Linear inequalities are mathematical expressions that involve linear functions.

They are used to represent the constraints in linear programming problems.

Convex sets:

Convex sets are sets that have the property that any two points in the set can be connected by a straight line that lies entirely within the set.

Convex sets are important in linear programming because the feasible region of a linear programming problem is a convex set.

Hyperplanes:

Hyperplanes are flat, multidimensional surfaces that divide space into two halfspaces.

Hyperplanes are important in linear programming because they are used to represent the constraints in linear programming problems.

Simplexes:

Simplexes are polytopes that have n + 1 vertices in n dimensions.

Simplexes are important in linear programming because the feasible region of a linear programming problem is a simplex.
Solving Techniques for Linear Programming

The graphical method:

The graphical method is a simple method for solving linear programming problems involving two variables.

It involves graphing the constraints and objective function and finding the point of intersection that gives the optimal solution.

The simplex method:

The simplex method is an iterative method for solving linear programming problems.

It starts at a feasible solution and moves to adjacent feasible solutions until it reaches the optimal solution.

The revised simplex method:

The revised simplex method is a variant of the simplex method that is more efficient for solving largescale linear programming problems.
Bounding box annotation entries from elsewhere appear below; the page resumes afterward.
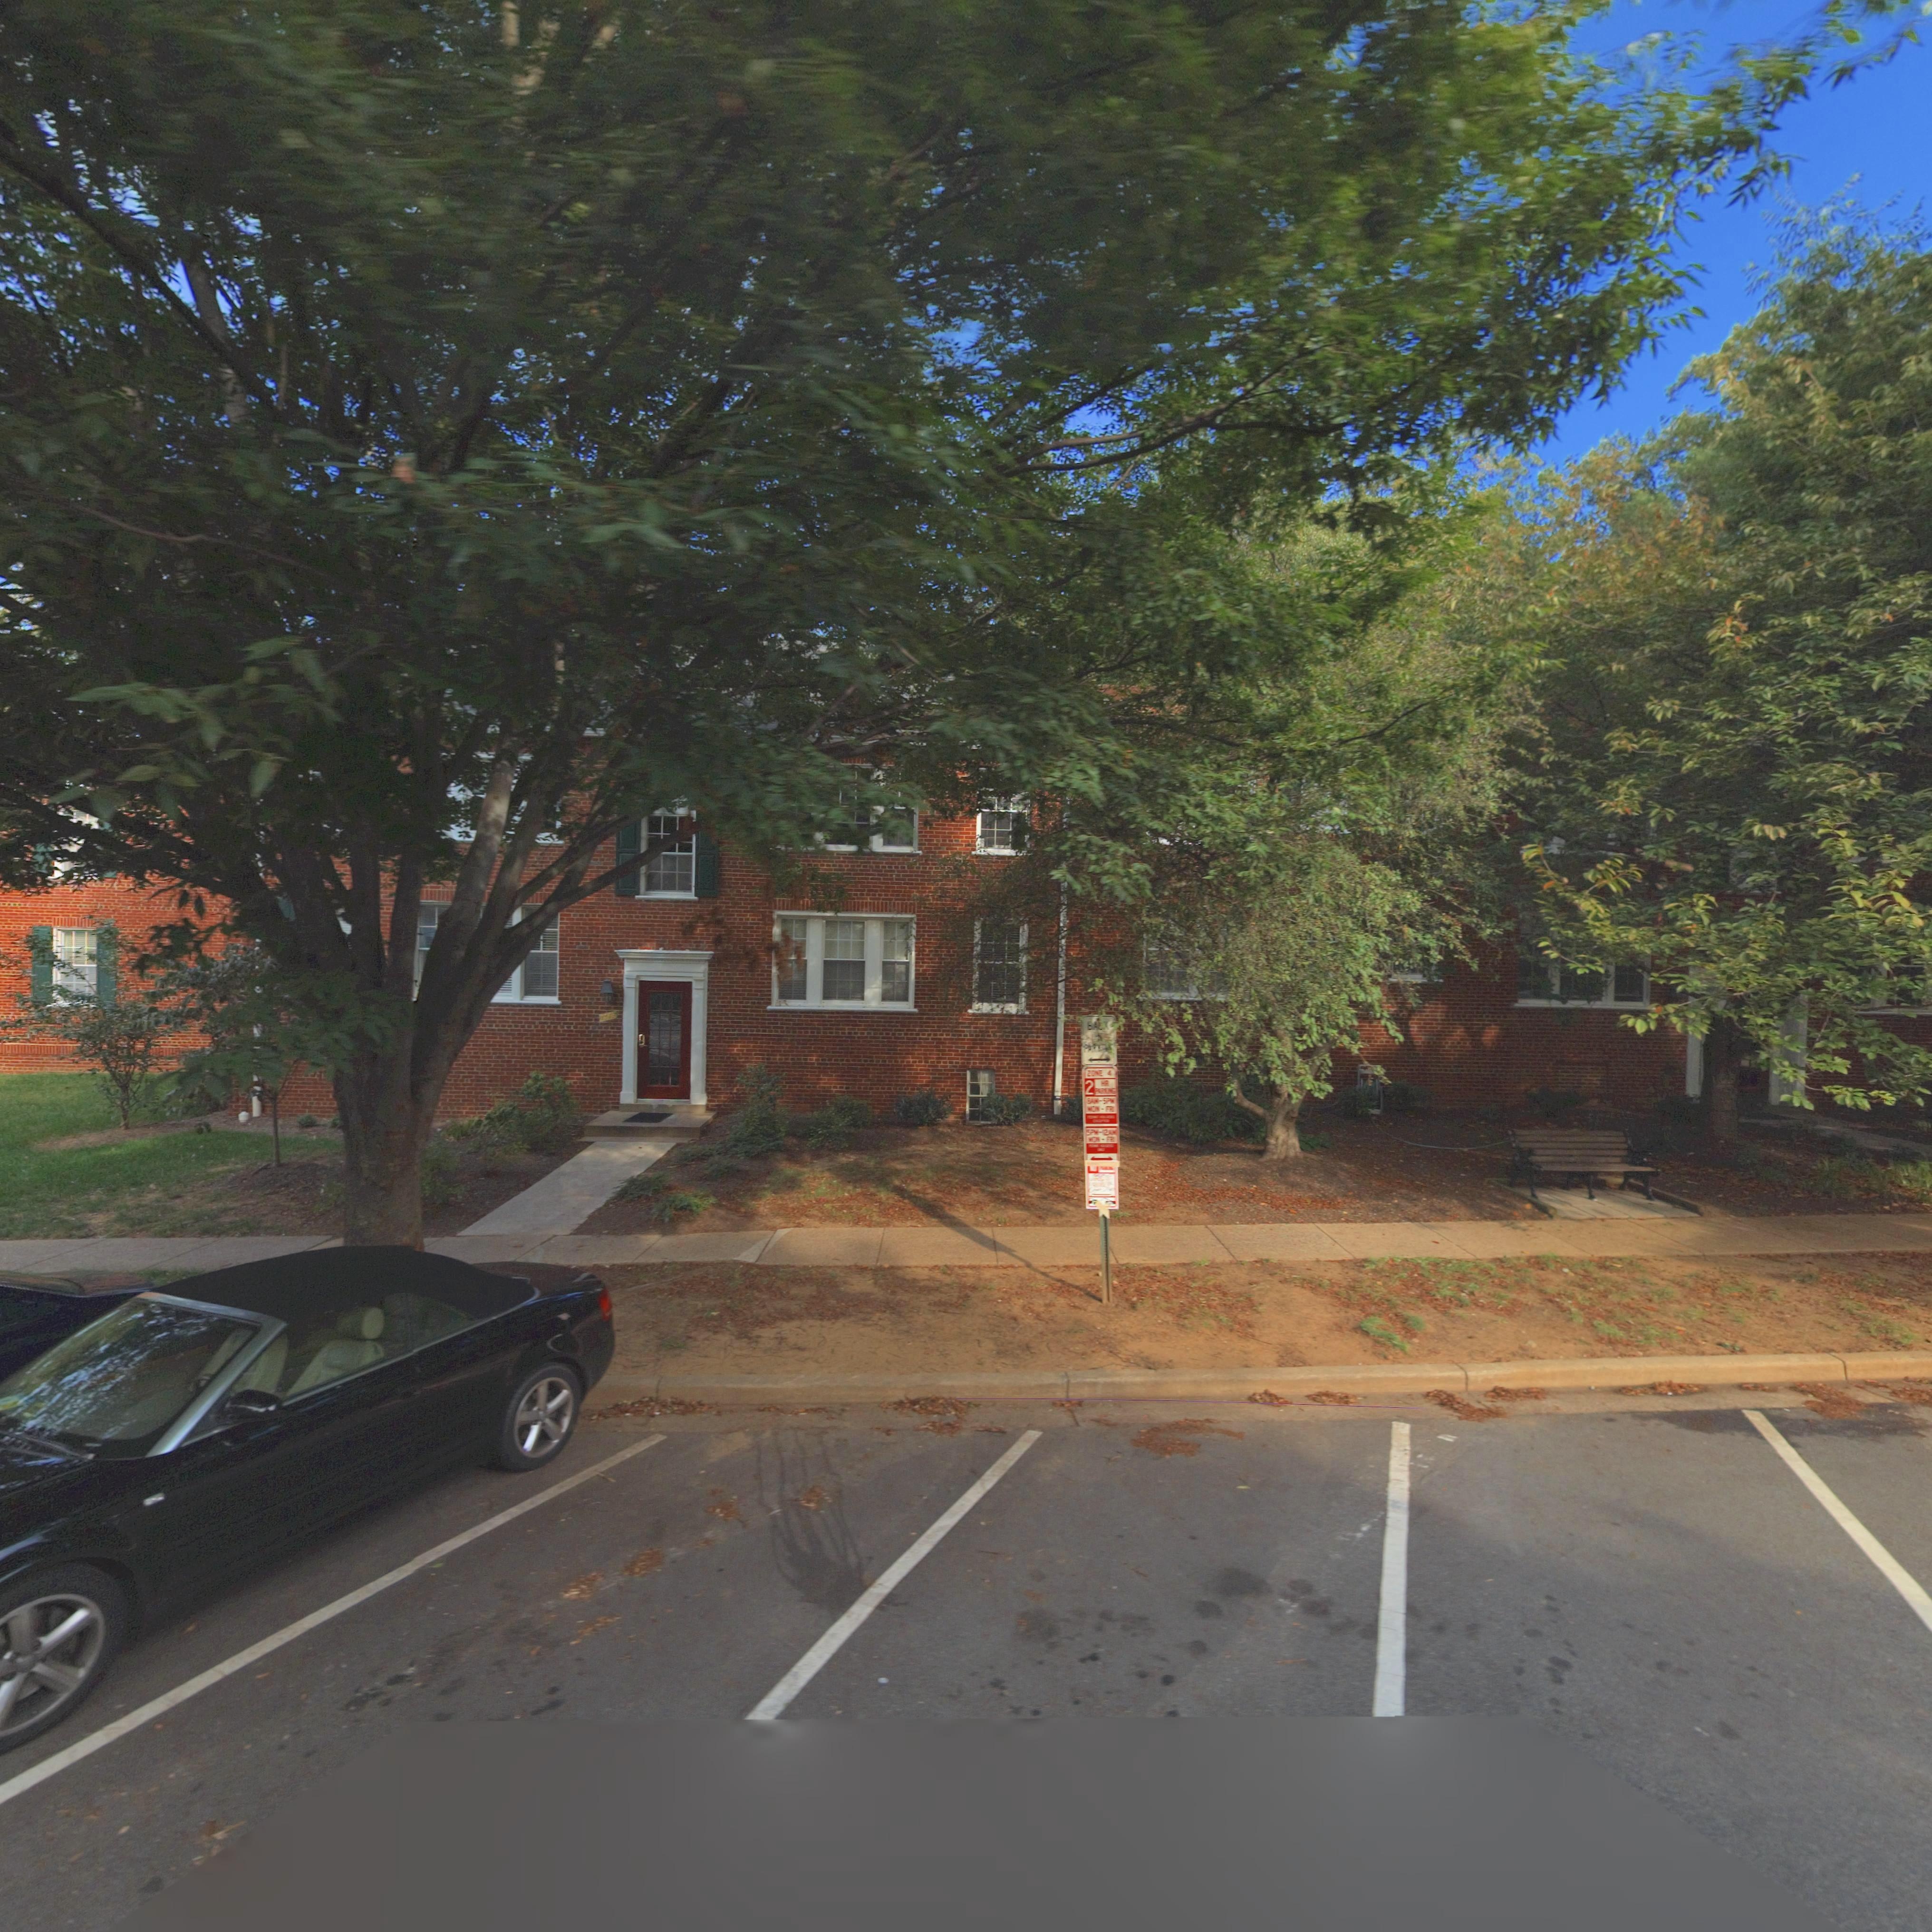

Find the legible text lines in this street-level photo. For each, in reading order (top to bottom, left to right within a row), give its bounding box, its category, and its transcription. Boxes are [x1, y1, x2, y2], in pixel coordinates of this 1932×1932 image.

[1085, 1069, 1113, 1077] None: Z**E 4
[1083, 1079, 1096, 1096] None: 2
[1088, 1097, 1112, 1105] None: A*-5P
[1090, 1105, 1116, 1113] None: ON-FRI
[1089, 1129, 1113, 1138] None: PM-*2A
[1091, 1136, 1116, 1144] None: O*-FRI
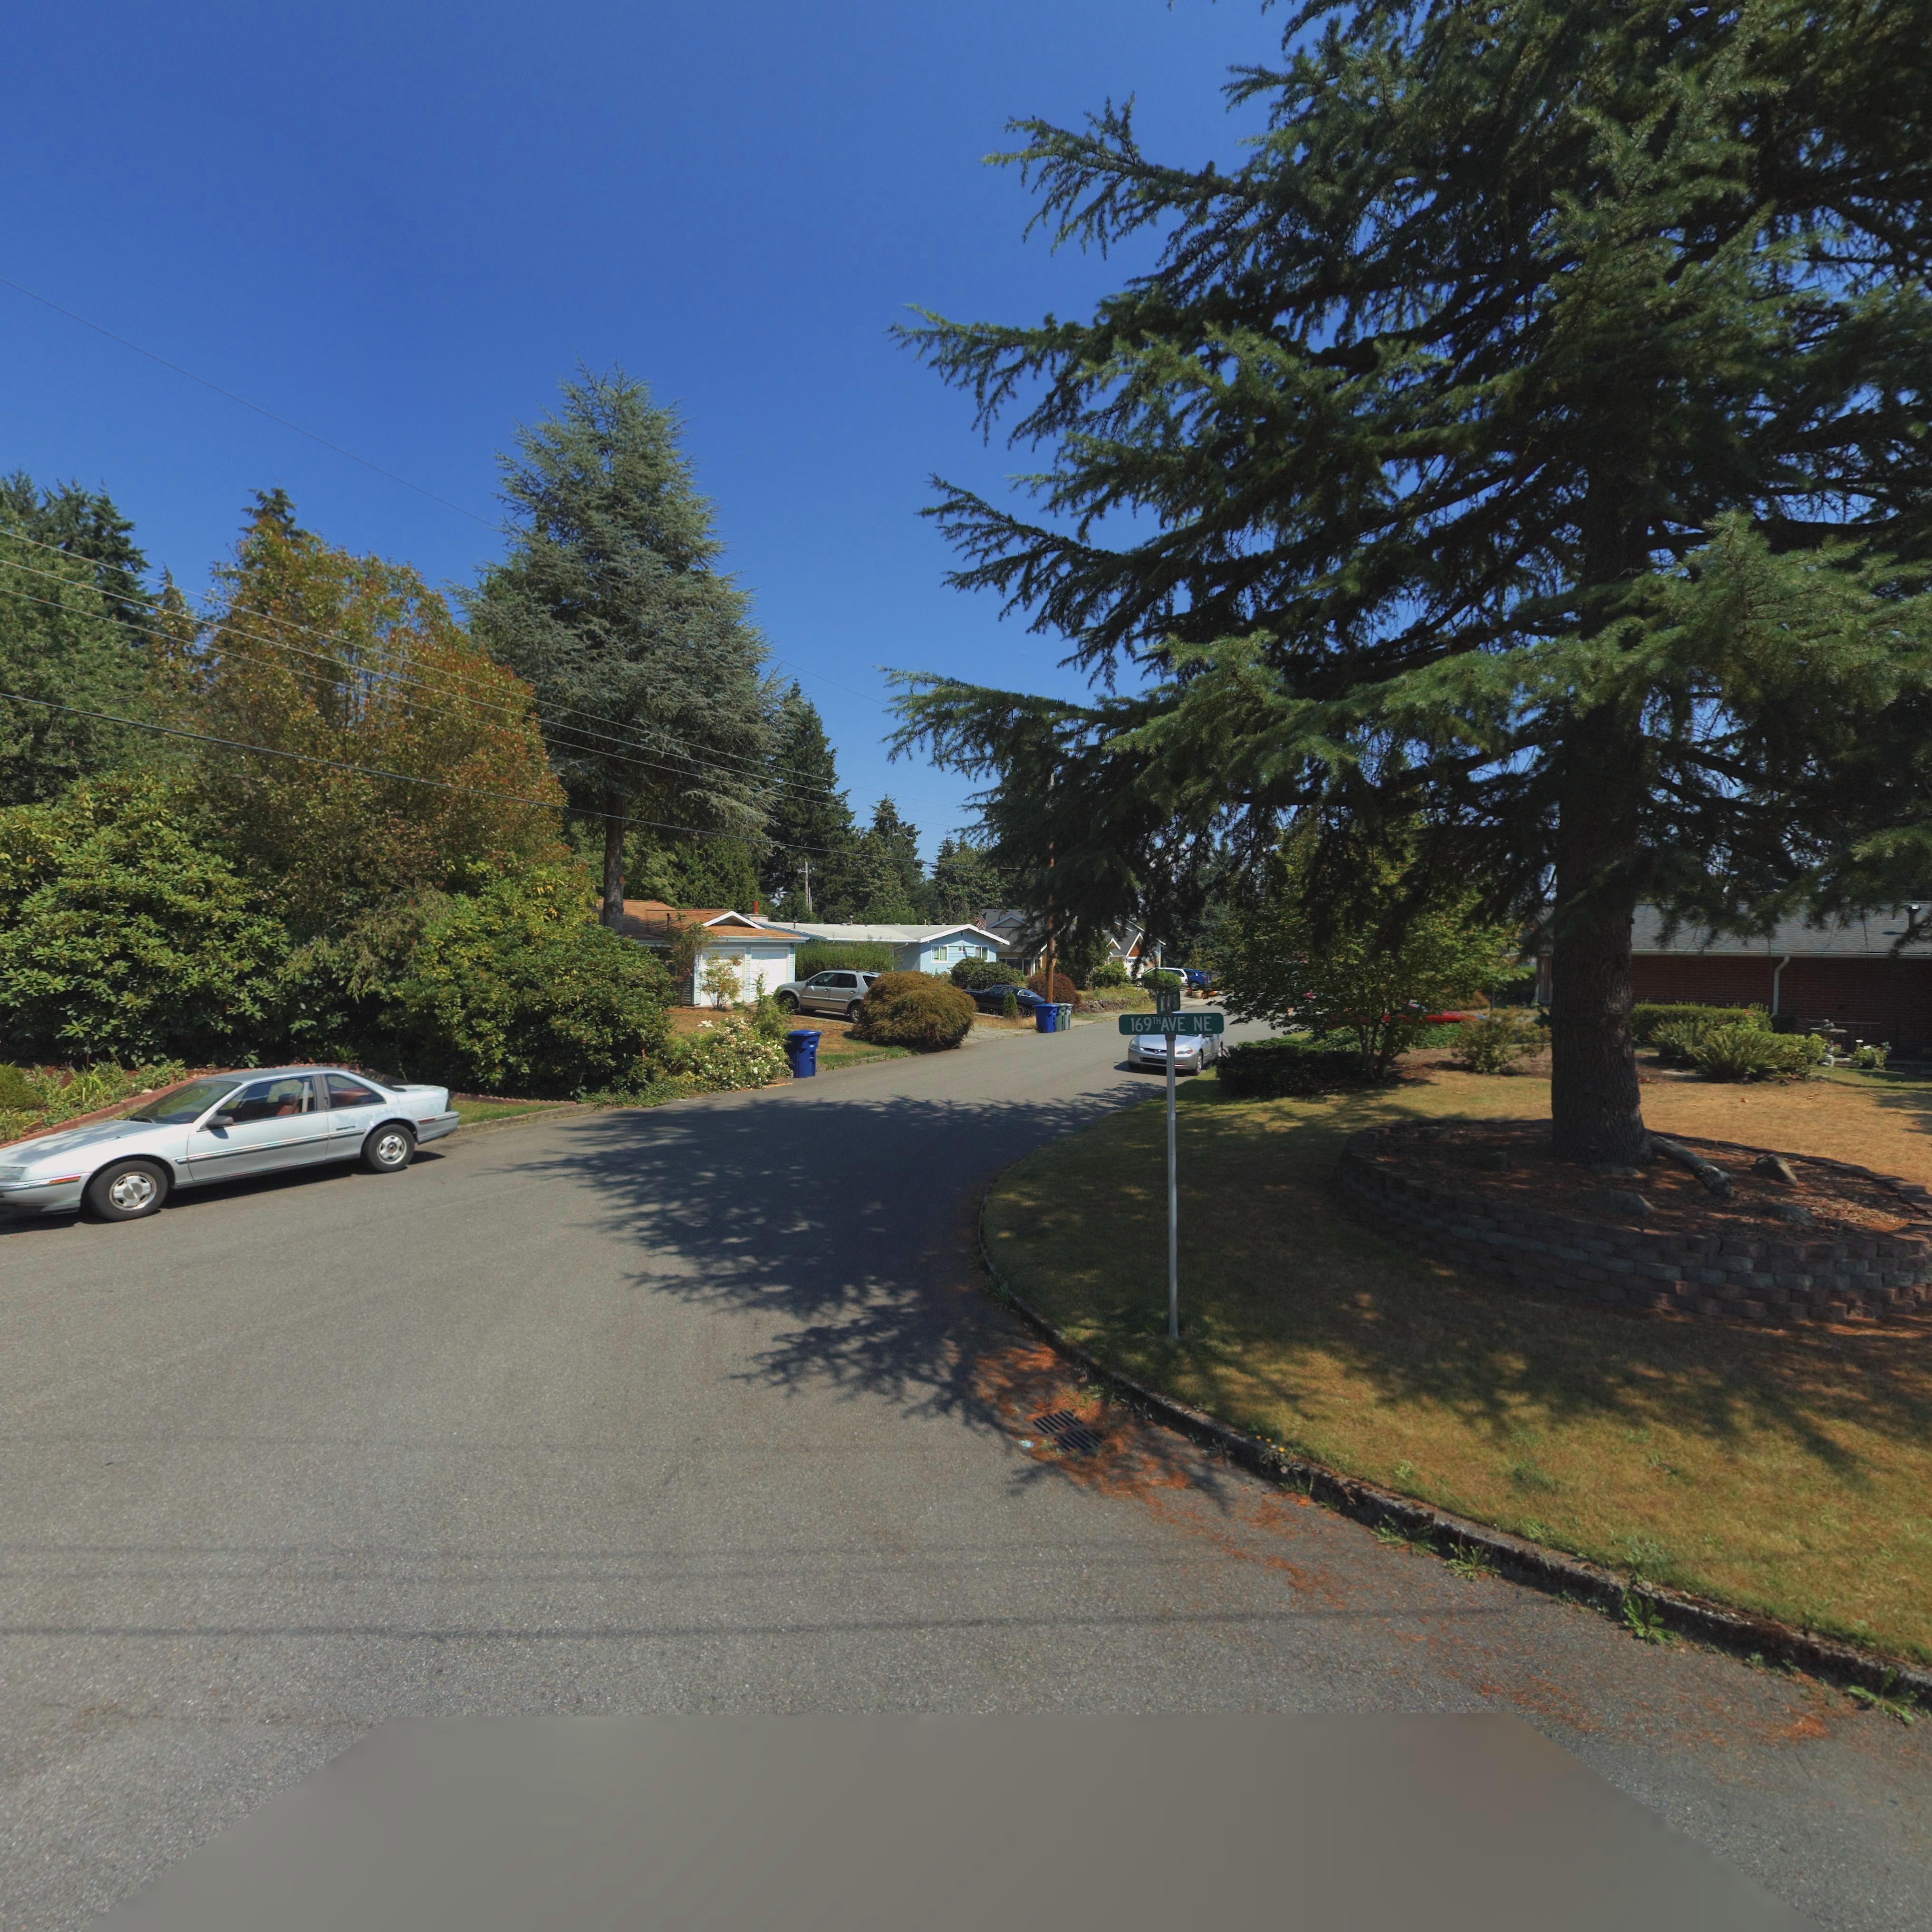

It involves using a different set of pivot rules to select the variables that enter and leave the basis.

Duality theory:

Duality theory is a mathematical theory that relates a linear programming problem to its dual problem.

Duality theory can be used to solve linear programming problems by solving their dual problems.
Extensions and Generalizations of Linear Programming

Nonlinear programming:

Nonlinear programming is a generalization of linear programming that allows for nonlinear functions in the objective function and/or the constraints.

Nonlinear programming problems are more difficult to solve than linear programming problems, but they can be used to model a wider range of realworld applications.

Integer programming:

Integer programming is a generalization of linear programming that requires the variables to be integers.

Integer programming problems are more difficult to solve than linear programming problems, but they can be used to model a wider range of realworld applications.

Dynamic programming:

Dynamic programming is a technique for solving optimization problems that involve multiple stages.

Dynamic programming can be used to solve linear programming problems by breaking them down into a sequence of smaller problems that can be solved more easily.

Game theory:

Game theory is a branch of mathematics that studies the interactions between decisionmakers.

Game theory can be used to solve linear programming problems by modeling the interactions between the decisionmakers as a game.